***** EXCERPTED RECORDS *****
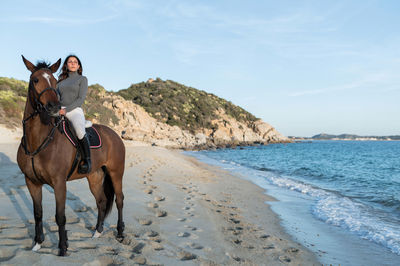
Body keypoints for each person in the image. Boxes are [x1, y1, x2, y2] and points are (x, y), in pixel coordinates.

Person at [57, 55, 91, 174]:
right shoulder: (60, 82)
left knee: (80, 131)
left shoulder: (82, 79)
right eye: (70, 62)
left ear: (78, 66)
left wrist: (66, 110)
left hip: (74, 110)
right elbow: (57, 97)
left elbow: (80, 99)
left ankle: (87, 160)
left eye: (75, 62)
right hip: (59, 110)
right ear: (66, 65)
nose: (72, 63)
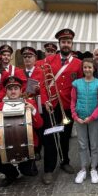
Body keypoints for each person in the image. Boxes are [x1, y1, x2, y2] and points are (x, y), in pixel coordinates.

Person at [40, 28, 83, 184]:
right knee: (50, 137)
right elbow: (43, 84)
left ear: (72, 44)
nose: (66, 44)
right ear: (59, 43)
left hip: (67, 105)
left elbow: (79, 85)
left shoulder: (78, 63)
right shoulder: (49, 61)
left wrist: (76, 104)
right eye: (63, 42)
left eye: (69, 42)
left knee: (65, 136)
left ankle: (65, 161)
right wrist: (45, 101)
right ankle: (49, 169)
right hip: (51, 105)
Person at [0, 76, 44, 187]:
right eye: (10, 89)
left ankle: (28, 164)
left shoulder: (29, 103)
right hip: (5, 142)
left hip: (27, 142)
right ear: (6, 91)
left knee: (28, 172)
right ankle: (11, 173)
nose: (13, 91)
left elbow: (39, 124)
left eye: (16, 88)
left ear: (21, 90)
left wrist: (33, 110)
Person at [70, 58, 98, 184]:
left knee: (94, 145)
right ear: (82, 69)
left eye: (89, 67)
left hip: (94, 119)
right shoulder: (76, 83)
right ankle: (83, 169)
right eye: (85, 67)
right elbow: (73, 101)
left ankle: (93, 168)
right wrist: (75, 116)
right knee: (82, 145)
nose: (87, 70)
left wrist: (92, 117)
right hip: (80, 118)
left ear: (94, 68)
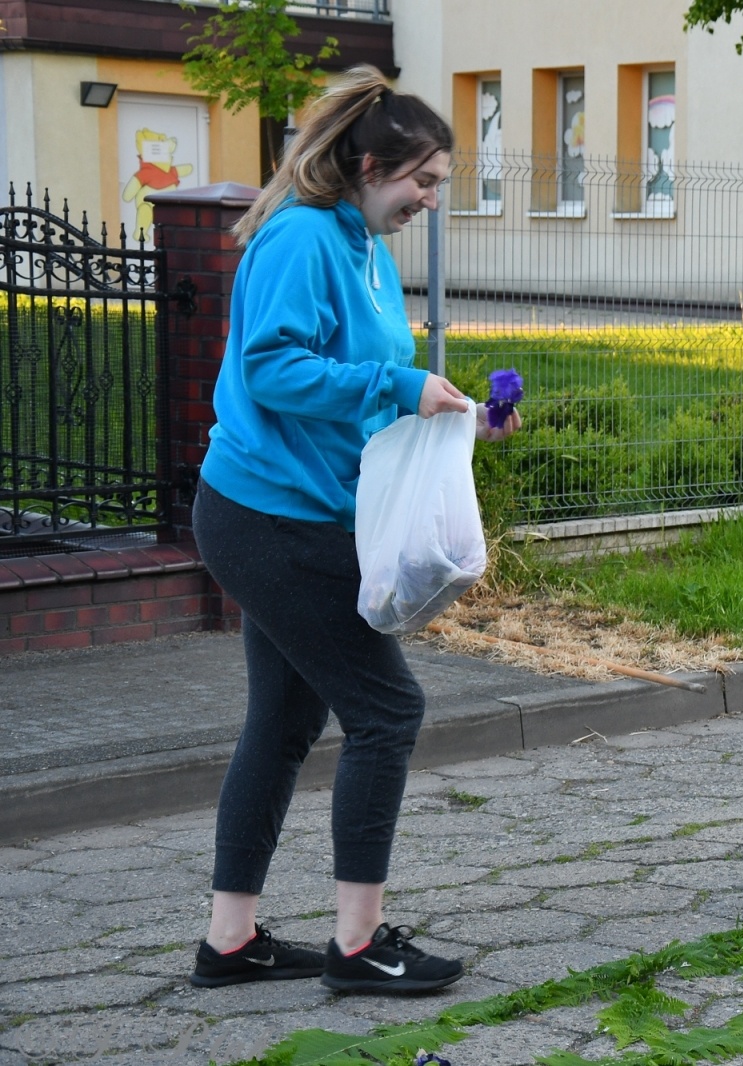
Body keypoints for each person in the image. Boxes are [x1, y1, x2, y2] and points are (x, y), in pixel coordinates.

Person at [188, 66, 521, 993]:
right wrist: (395, 387)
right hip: (268, 518)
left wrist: (448, 413)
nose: (429, 199)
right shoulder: (302, 238)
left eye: (440, 184)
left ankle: (230, 943)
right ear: (368, 163)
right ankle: (358, 945)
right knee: (389, 711)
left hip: (302, 512)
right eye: (421, 179)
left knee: (286, 723)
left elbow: (363, 382)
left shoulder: (363, 244)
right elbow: (272, 372)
*****
§ **EXERCISE OBJECTIVE**: When you repeat the material, keep every word exact and drop the pictures.

§ **WRITTEN SOLUTION**:
Body keypoints for each person in the image. Boxes are [x1, y1, x2, y2] and points are (x, y), in pixel coordinates.

Person at [57, 55, 91, 174]:
right shoulder: (60, 82)
left knee: (80, 131)
left shoulder: (82, 79)
right eye: (70, 62)
left ear: (78, 66)
left wrist: (66, 110)
left hip: (74, 110)
right elbow: (57, 97)
left elbow: (80, 99)
left ankle: (87, 160)
left eye: (75, 62)
right hip: (59, 110)
right ear: (66, 65)
nose: (72, 63)
Body keypoints for each person in the image. Boxes are [x1, y1, x2, y2] and points are (x, y), in pixel coordinates.

Person at [40, 28, 83, 184]:
right knee: (50, 137)
right elbow: (43, 84)
left ear: (72, 44)
nose: (66, 44)
right ear: (59, 43)
left hip: (67, 105)
left elbow: (79, 85)
left shoulder: (78, 63)
right shoulder: (49, 61)
left wrist: (76, 104)
right eye: (63, 42)
left eye: (69, 42)
left knee: (65, 136)
left ankle: (65, 161)
right wrist: (45, 101)
right ankle: (49, 169)
right hip: (51, 105)
Person at [0, 76, 44, 187]:
right eye: (10, 89)
left ankle: (28, 164)
left shoulder: (29, 103)
right hip: (5, 142)
left hip: (27, 142)
right ear: (6, 91)
left knee: (28, 172)
right ankle: (11, 173)
nose: (13, 91)
left elbow: (39, 124)
left eye: (16, 88)
left ear: (21, 90)
left wrist: (33, 110)
Person at [70, 58, 98, 184]:
left knee: (94, 145)
right ear: (82, 69)
left eye: (89, 67)
left hip: (94, 119)
right shoulder: (76, 83)
right ankle: (83, 169)
right eye: (85, 67)
right elbow: (73, 101)
left ankle: (93, 168)
right wrist: (75, 116)
right knee: (82, 145)
nose: (87, 70)
left wrist: (92, 117)
right hip: (80, 118)
left ear: (94, 68)
Body keypoints for each person in the image. Boxes are [x1, y1, x2, y2] and points are (x, y), in pixel coordinates.

Person at [188, 66, 521, 993]:
right wrist: (395, 387)
right hip: (268, 518)
left wrist: (448, 413)
nose: (429, 199)
right shoulder: (302, 238)
left eye: (440, 184)
left ankle: (230, 943)
right ear: (368, 163)
right ankle: (358, 945)
right knee: (389, 711)
left hip: (302, 512)
right eye: (421, 179)
left knee: (286, 723)
left elbow: (363, 382)
left shoulder: (363, 244)
right elbow: (272, 372)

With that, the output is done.